*** PROVIDED INFORMATION ***

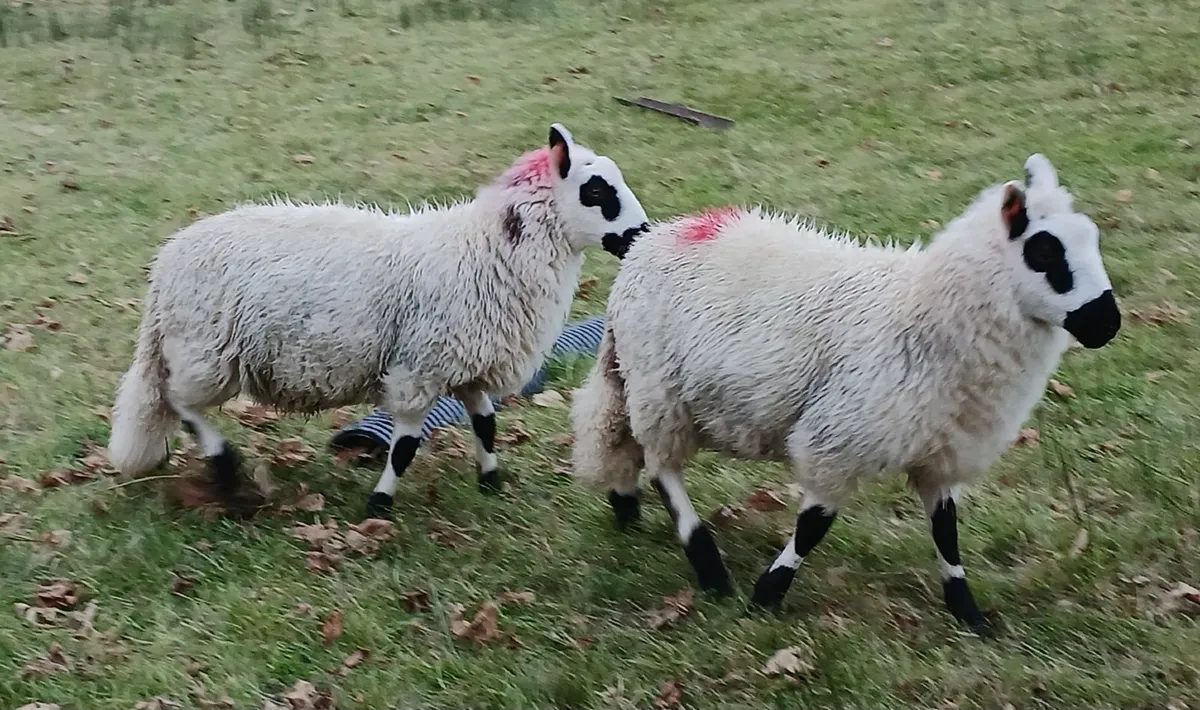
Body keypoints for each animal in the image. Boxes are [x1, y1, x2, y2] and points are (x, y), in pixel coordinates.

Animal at [108, 122, 650, 519]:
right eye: (596, 190)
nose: (641, 234)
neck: (487, 249)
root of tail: (166, 264)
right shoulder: (418, 369)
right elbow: (405, 445)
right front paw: (380, 504)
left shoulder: (466, 366)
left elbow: (486, 424)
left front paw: (492, 481)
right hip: (205, 351)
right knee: (180, 403)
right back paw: (224, 465)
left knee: (169, 401)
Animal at [570, 154, 1121, 634]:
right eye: (1044, 251)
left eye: (1091, 240)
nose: (1107, 324)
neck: (920, 313)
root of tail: (659, 235)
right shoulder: (839, 437)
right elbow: (813, 526)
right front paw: (766, 596)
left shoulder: (940, 450)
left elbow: (947, 531)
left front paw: (968, 613)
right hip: (659, 391)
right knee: (662, 468)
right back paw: (707, 564)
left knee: (627, 443)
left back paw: (627, 508)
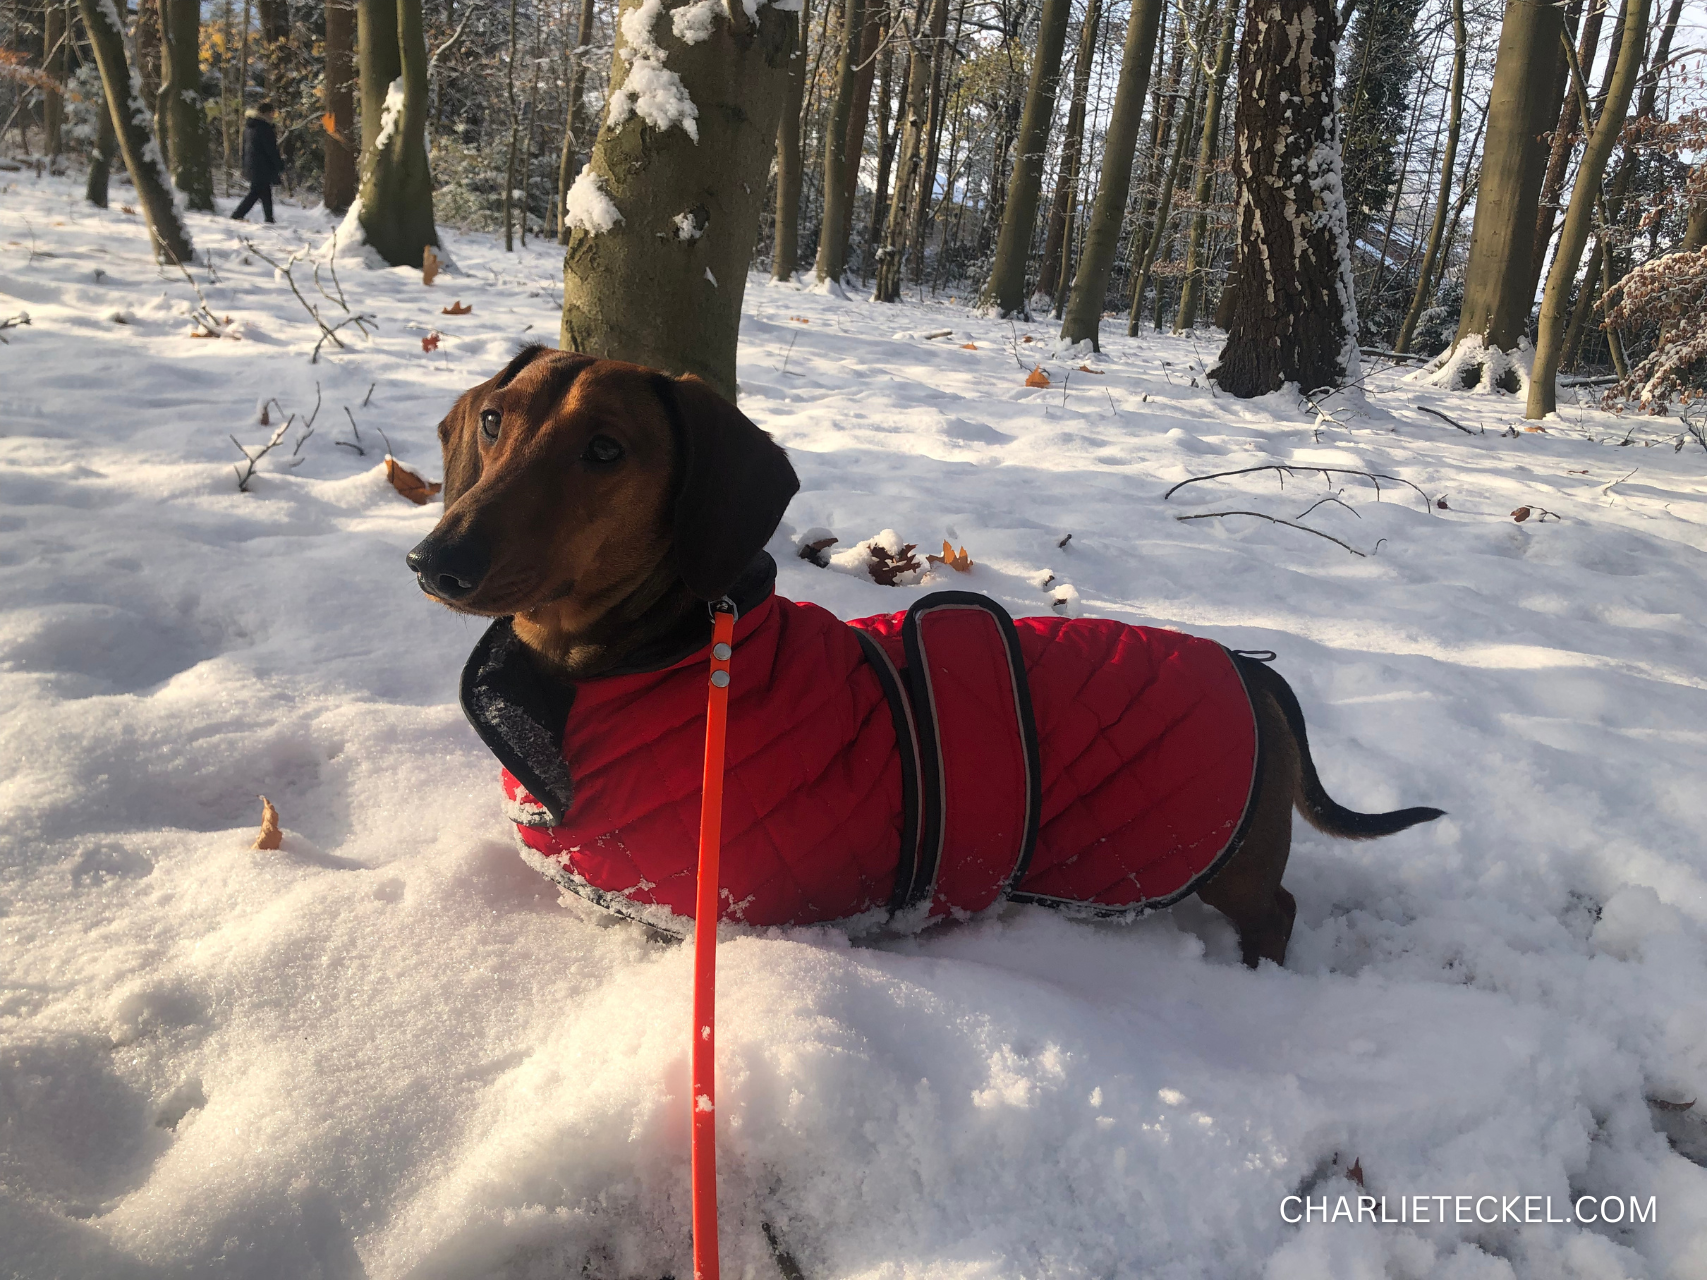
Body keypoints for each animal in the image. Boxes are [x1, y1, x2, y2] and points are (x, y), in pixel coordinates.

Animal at [413, 346, 1440, 969]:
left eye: (605, 449)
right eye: (495, 421)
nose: (435, 559)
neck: (656, 652)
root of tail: (1258, 672)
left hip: (1231, 866)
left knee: (1277, 910)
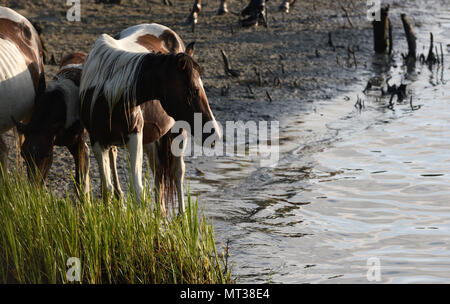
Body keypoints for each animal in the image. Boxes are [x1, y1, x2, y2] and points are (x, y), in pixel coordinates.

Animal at [81, 23, 221, 211]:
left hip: (176, 132)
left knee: (177, 172)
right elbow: (108, 189)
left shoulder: (134, 135)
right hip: (150, 139)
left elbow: (137, 188)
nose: (215, 135)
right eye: (193, 90)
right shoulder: (97, 141)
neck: (108, 93)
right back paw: (160, 212)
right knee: (159, 172)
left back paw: (181, 215)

*** End of PROVIDED INFORMATION ***

EXERCISE DIRECTIONS – Please transcribe each entry exactly and exclude any image it contains.

RESPONSE –
Body keypoints for each animal in the image. Boxes are [x1, y1, x2, y2] and points are (x, y), in pixel coordinates.

Animal at [108, 122, 650, 519]:
right eye: (596, 190)
nose: (641, 234)
neck: (487, 249)
root of tail: (166, 264)
right shoulder: (418, 369)
right elbow: (405, 445)
right front paw: (380, 504)
left shoulder: (466, 366)
left elbow: (486, 424)
left front paw: (492, 481)
right hip: (205, 351)
right knee: (180, 403)
right back paw: (224, 465)
left knee: (169, 401)
Animal at [570, 154, 1121, 634]:
right eye: (1044, 251)
left eye: (1091, 240)
nose: (1107, 324)
neck: (920, 313)
root of tail: (659, 235)
right shoulder: (839, 437)
right elbow: (813, 526)
right front paw: (766, 596)
left shoulder: (940, 450)
left elbow: (947, 531)
left front paw: (968, 613)
right hip: (659, 391)
right knee: (662, 468)
right back paw: (707, 564)
left knee: (627, 443)
left back paw: (627, 508)
Body keypoints for each animal in the image. Boxes are [x1, y1, x2, y2] and points are (x, y), in pixel coordinates.

Animal at [413, 346, 1440, 969]:
left eye: (605, 449)
right eye: (495, 421)
nose: (435, 559)
neck: (656, 652)
root of tail: (1258, 672)
left hip: (1231, 866)
left knee: (1277, 910)
Body keypoints for each animal in the image. Boxes are [x1, y1, x2, y2] and points are (x, y), in pixel coordinates.

Animal at [81, 23, 221, 211]:
left hip: (176, 132)
left knee: (177, 172)
right elbow: (108, 189)
left shoulder: (134, 135)
right hip: (150, 139)
left elbow: (137, 188)
nose: (215, 135)
right eye: (193, 90)
right shoulder: (97, 141)
neck: (108, 93)
right back paw: (160, 212)
right knee: (159, 172)
left back paw: (181, 215)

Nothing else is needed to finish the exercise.